Assignment: Please reproduce the text of every entry below line for line, without changing a single character.

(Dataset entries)
——
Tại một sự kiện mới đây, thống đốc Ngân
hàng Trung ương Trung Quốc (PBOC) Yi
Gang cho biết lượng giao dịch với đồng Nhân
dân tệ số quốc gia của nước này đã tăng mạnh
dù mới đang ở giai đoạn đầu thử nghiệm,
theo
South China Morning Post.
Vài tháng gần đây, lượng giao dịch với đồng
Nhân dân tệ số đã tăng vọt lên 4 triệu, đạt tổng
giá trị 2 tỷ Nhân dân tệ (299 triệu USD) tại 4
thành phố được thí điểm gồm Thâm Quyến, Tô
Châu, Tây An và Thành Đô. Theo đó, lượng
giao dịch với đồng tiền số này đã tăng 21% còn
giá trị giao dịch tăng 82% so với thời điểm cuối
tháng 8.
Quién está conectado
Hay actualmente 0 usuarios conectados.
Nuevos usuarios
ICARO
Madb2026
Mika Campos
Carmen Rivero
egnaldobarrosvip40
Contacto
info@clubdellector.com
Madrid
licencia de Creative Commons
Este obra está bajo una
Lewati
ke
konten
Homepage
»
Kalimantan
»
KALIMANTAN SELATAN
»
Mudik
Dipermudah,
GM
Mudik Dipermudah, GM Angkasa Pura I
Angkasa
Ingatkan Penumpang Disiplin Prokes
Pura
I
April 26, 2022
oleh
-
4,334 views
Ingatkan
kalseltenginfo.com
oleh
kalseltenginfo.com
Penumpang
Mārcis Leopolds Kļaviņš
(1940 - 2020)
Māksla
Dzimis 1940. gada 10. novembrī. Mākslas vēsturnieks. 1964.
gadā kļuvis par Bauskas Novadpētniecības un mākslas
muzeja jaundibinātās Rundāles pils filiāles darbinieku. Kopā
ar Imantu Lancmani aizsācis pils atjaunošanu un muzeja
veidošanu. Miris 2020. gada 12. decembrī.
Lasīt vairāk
——
Solved problem:
Tại một sự kiện mới đây, thống đốc Ngân
hàng Trung ương Trung Quốc (PBOC) Yi
Gang cho biết lượng giao dịch với đồng Nhân
dân tệ số quốc gia của nước này đã tăng mạnh
dù mới đang ở giai đoạn đầu thử nghiệm,
theo
South China Morning Post.
Vài tháng gần đây, lượng giao dịch với đồng
Nhân dân tệ số đã tăng vọt lên 4 triệu, đạt tổng
giá trị 2 tỷ Nhân dân tệ (299 triệu USD) tại 4
thành phố được thí điểm gồm Thâm Quyến, Tô
Châu, Tây An và Thành Đô. Theo đó, lượng
giao dịch với đồng tiền số này đã tăng 21% còn
giá trị giao dịch tăng 82% so với thời điểm cuối
tháng 8.
Quién está conectado
Hay actualmente 0 usuarios conectados.
Nuevos usuarios
ICARO
Madb2026
Mika Campos
Carmen Rivero
egnaldobarrosvip40
Contacto
info@clubdellector.com
Madrid
licencia de Creative Commons
Este obra está bajo una
Lewati
ke
konten
Homepage
»
Kalimantan
»
KALIMANTAN SELATAN
»
Mudik
Dipermudah,
GM
Mudik Dipermudah, GM Angkasa Pura I
Angkasa
Ingatkan Penumpang Disiplin Prokes
Pura
I
April 26, 2022
oleh
-
4,334 views
Ingatkan
kalseltenginfo.com
oleh
kalseltenginfo.com
Penumpang
Mārcis Leopolds Kļaviņš
(1940 - 2020)
Māksla
Dzimis 1940. gada 10. novembrī. Mākslas vēsturnieks. 1964.
gadā kļuvis par Bauskas Novadpētniecības un mākslas
muzeja jaundibinātās Rundāles pils filiāles darbinieku. Kopā
ar Imantu Lancmani aizsācis pils atjaunošanu un muzeja
veidošanu. Miris 2020. gada 12. decembrī.
Lasīt vairāk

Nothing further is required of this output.